最先肆虐战场的,是叛军的红衣大炮和大将军炮。
    作为这个时代射程最远的火器,叛军很懂得用来给步兵提供炮火支援。
    而在叛军开炮的时候,新军的火炮部队纹丝不动,仿佛与战场存在于不同的领域。
    他们甚至还有闲情逸致对叛军的火炮品头论足。
    “旅长,这火炮可太差劲了。”
    贾云志拿着望远镜观察叛军炮击效果,闻言轻笑。
    “你们也不看看,他们的炮弹不是铁球就是石球,除非打到人,否则就是浪费。怎么能和咱们的爆破弹相提并论?”

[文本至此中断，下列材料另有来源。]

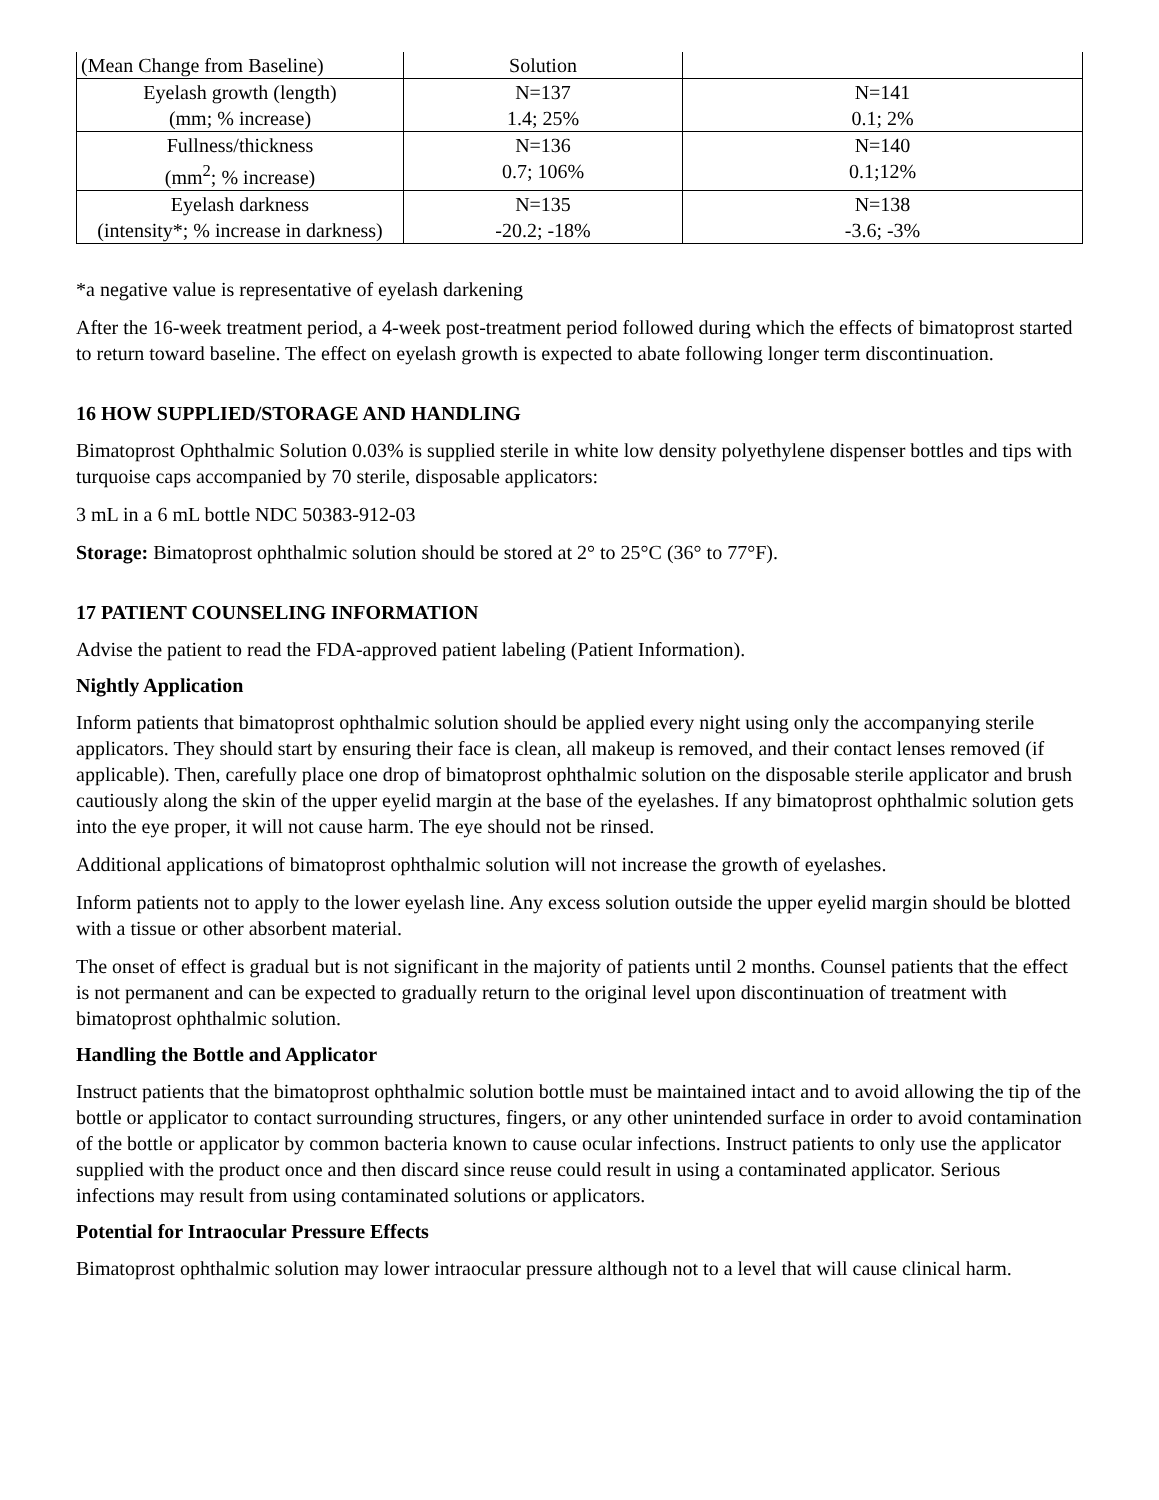| (Mean Change from Baseline) | Solution | |
| Eyelash growth (length) (mm; % increase) | N=137 1.4; 25% | N=141 0.1; 2% |
| Fullness/thickness (mm<sup>2</sup>; % increase) | N=136 0.7; 106% | N=140 0.1;12% |
| Eyelash darkness (intensity*; % increase in darkness) | N=135 -20.2; -18% | N=138 -3.6; -3% |
*a negative value is representative of eyelash darkening
After the 16-week treatment period, a 4-week post-treatment period followed during which the effects of bimatoprost started to return toward baseline. The effect on eyelash growth is expected to abate following longer term discontinuation.
16 HOW SUPPLIED/STORAGE AND HANDLING
Bimatoprost Ophthalmic Solution 0.03% is supplied sterile in white low density polyethylene dispenser bottles and tips with turquoise caps accompanied by 70 sterile, disposable applicators:
3 mL in a 6 mL bottle NDC 50383-912-03
Storage: Bimatoprost ophthalmic solution should be stored at 2° to 25°C (36° to 77°F).
17 PATIENT COUNSELING INFORMATION
Advise the patient to read the FDA-approved patient labeling (Patient Information).
Nightly Application
Inform patients that bimatoprost ophthalmic solution should be applied every night using only the accompanying sterile applicators. They should start by ensuring their face is clean, all makeup is removed, and their contact lenses removed (if applicable). Then, carefully place one drop of bimatoprost ophthalmic solution on the disposable sterile applicator and brush cautiously along the skin of the upper eyelid margin at the base of the eyelashes. If any bimatoprost ophthalmic solution gets into the eye proper, it will not cause harm. The eye should not be rinsed.
Additional applications of bimatoprost ophthalmic solution will not increase the growth of eyelashes.
Inform patients not to apply to the lower eyelash line. Any excess solution outside the upper eyelid margin should be blotted with a tissue or other absorbent material.
The onset of effect is gradual but is not significant in the majority of patients until 2 months. Counsel patients that the effect is not permanent and can be expected to gradually return to the original level upon discontinuation of treatment with bimatoprost ophthalmic solution.
Handling the Bottle and Applicator
Instruct patients that the bimatoprost ophthalmic solution bottle must be maintained intact and to avoid allowing the tip of the bottle or applicator to contact surrounding structures, fingers, or any other unintended surface in order to avoid contamination of the bottle or applicator by common bacteria known to cause ocular infections. Instruct patients to only use the applicator supplied with the product once and then discard since reuse could result in using a contaminated applicator. Serious infections may result from using contaminated solutions or applicators.
Potential for Intraocular Pressure Effects
Bimatoprost ophthalmic solution may lower intraocular pressure although not to a level that will cause clinical harm.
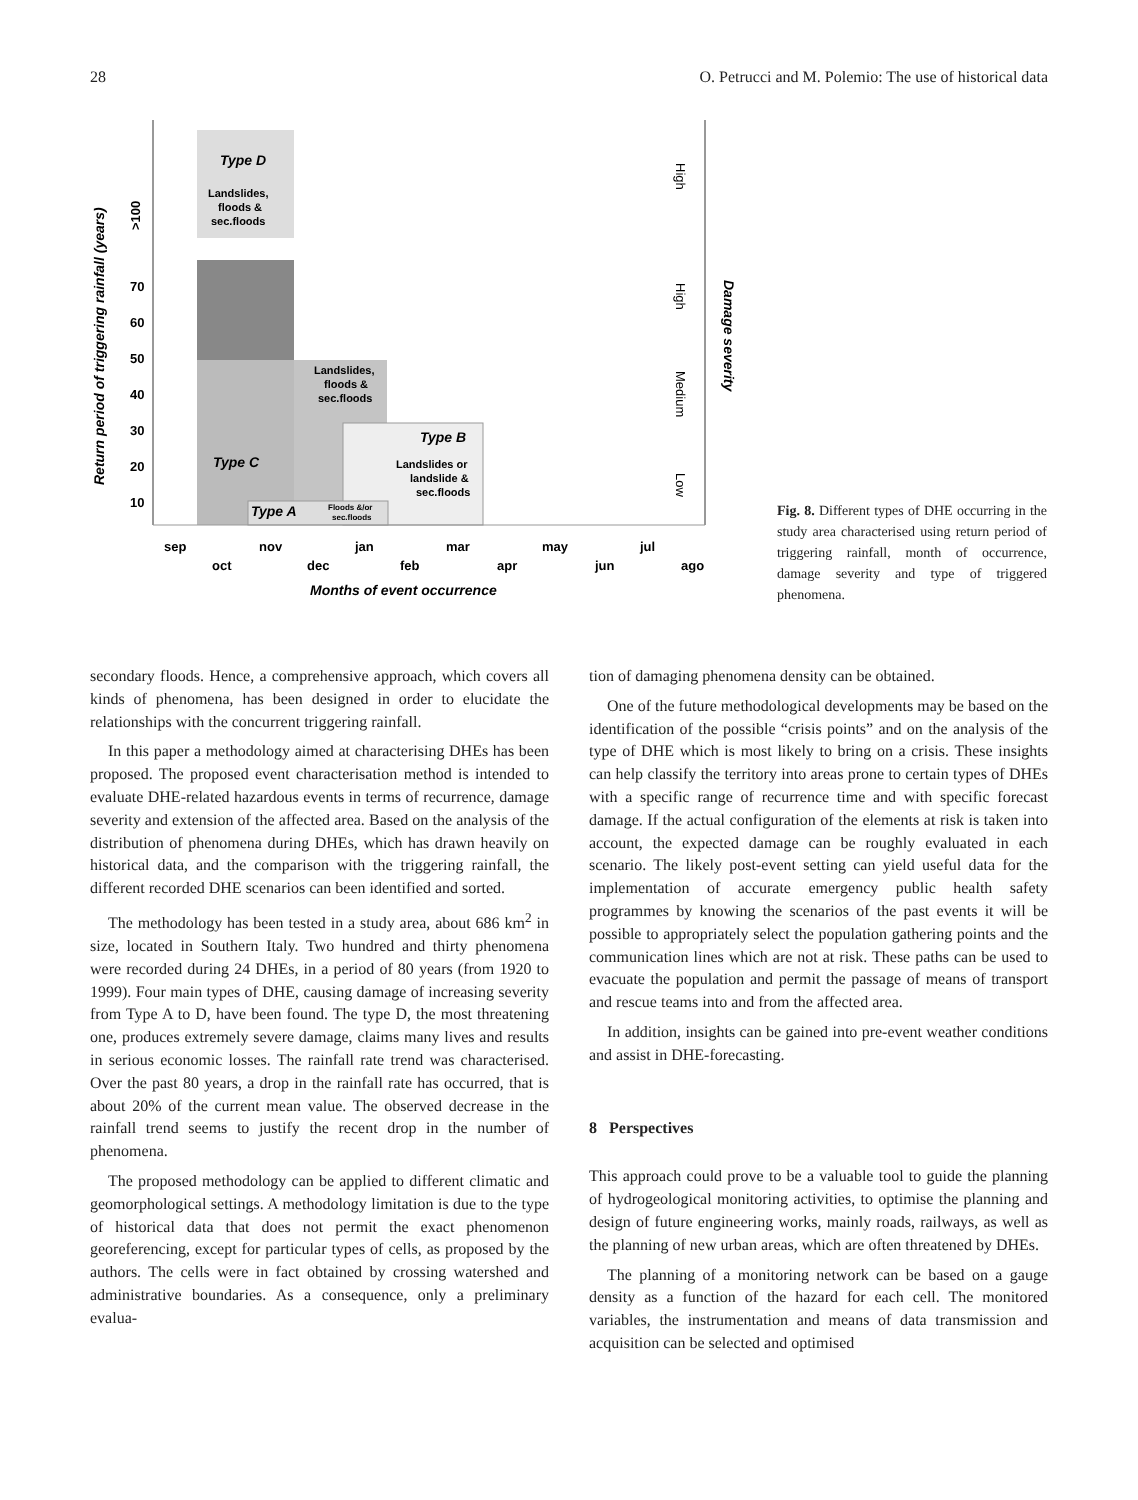28 O. Petrucci and M. Polemio: The use of historical data
70
60
50
40
30
20
10
>100
Return period of triggering rainfall (years)
Type D
Landslides,
floods &
sec.floods
Landslides,
floods &
sec.floods
Type B
Landslides or
landslide &
sec.floods
Type C
Type A
Floods &/or
sec.floods
sep
nov
jan
mar
may
jul
oct
dec
feb
apr
jun
ago
Months of event occurrence
High
High
Medium
Low
Damage severity
Fig. 8. Different types of DHE occurring in the study area characterised using return period of triggering rainfall, month of occurrence, damage severity and type of triggered phenomena.
secondary floods. Hence, a comprehensive approach, which covers all kinds of phenomena, has been designed in order to elucidate the relationships with the concurrent triggering rainfall.
In this paper a methodology aimed at characterising DHEs has been proposed. The proposed event characterisation method is intended to evaluate DHE-related hazardous events in terms of recurrence, damage severity and extension of the affected area. Based on the analysis of the distribution of phenomena during DHEs, which has drawn heavily on historical data, and the comparison with the triggering rainfall, the different recorded DHE scenarios can been identified and sorted.
The methodology has been tested in a study area, about 686 km<sup>2</sup> in size, located in Southern Italy. Two hundred and thirty phenomena were recorded during 24 DHEs, in a period of 80 years (from 1920 to 1999). Four main types of DHE, causing damage of increasing severity from Type A to D, have been found. The type D, the most threatening one, produces extremely severe damage, claims many lives and results in serious economic losses. The rainfall rate trend was characterised. Over the past 80 years, a drop in the rainfall rate has occurred, that is about 20% of the current mean value. The observed decrease in the rainfall trend seems to justify the recent drop in the number of phenomena.
The proposed methodology can be applied to different climatic and geomorphological settings. A methodology limitation is due to the type of historical data that does not permit the exact phenomenon georeferencing, except for particular types of cells, as proposed by the authors. The cells were in fact obtained by crossing watershed and administrative boundaries. As a consequence, only a preliminary evalua-
tion of damaging phenomena density can be obtained.
One of the future methodological developments may be based on the identification of the possible “crisis points” and on the analysis of the type of DHE which is most likely to bring on a crisis. These insights can help classify the territory into areas prone to certain types of DHEs with a specific range of recurrence time and with specific forecast damage. If the actual configuration of the elements at risk is taken into account, the expected damage can be roughly evaluated in each scenario. The likely post-event setting can yield useful data for the implementation of accurate emergency public health safety programmes by knowing the scenarios of the past events it will be possible to appropriately select the population gathering points and the communication lines which are not at risk. These paths can be used to evacuate the population and permit the passage of means of transport and rescue teams into and from the affected area.
In addition, insights can be gained into pre-event weather conditions and assist in DHE-forecasting.
8 Perspectives
This approach could prove to be a valuable tool to guide the planning of hydrogeological monitoring activities, to optimise the planning and design of future engineering works, mainly roads, railways, as well as the planning of new urban areas, which are often threatened by DHEs.
The planning of a monitoring network can be based on a gauge density as a function of the hazard for each cell. The monitored variables, the instrumentation and means of data transmission and acquisition can be selected and optimised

    “旅长,咱们为啥不开火啊?射击诸元早就测算好了,保证一轮炮火,能把这些老古董都给端喽。”
    贾云志板起脸,严肃道:“服从命令不知道吗?该让你们开火的时候,谁都不能给我出现差错。”
    经受炮击的新军步兵们也没有任何紧张的。
    有炮弹凌空飞来,砸在战壕后侧的土墙上。虽然将松散的泥土震飞不少,但炮弹所有的势能也消耗的一干二净。
    没有了势能的实心弹,屁用没有。
    有士兵看到炮弹从土墙上掉下来,用枪托轻轻一拨,炮弹就落在战壕里,成为了士兵们的玩具。
    见新军这边始终没有任何反应,叛军士气大振,前进的速度快了许多,也终于走进了雷场。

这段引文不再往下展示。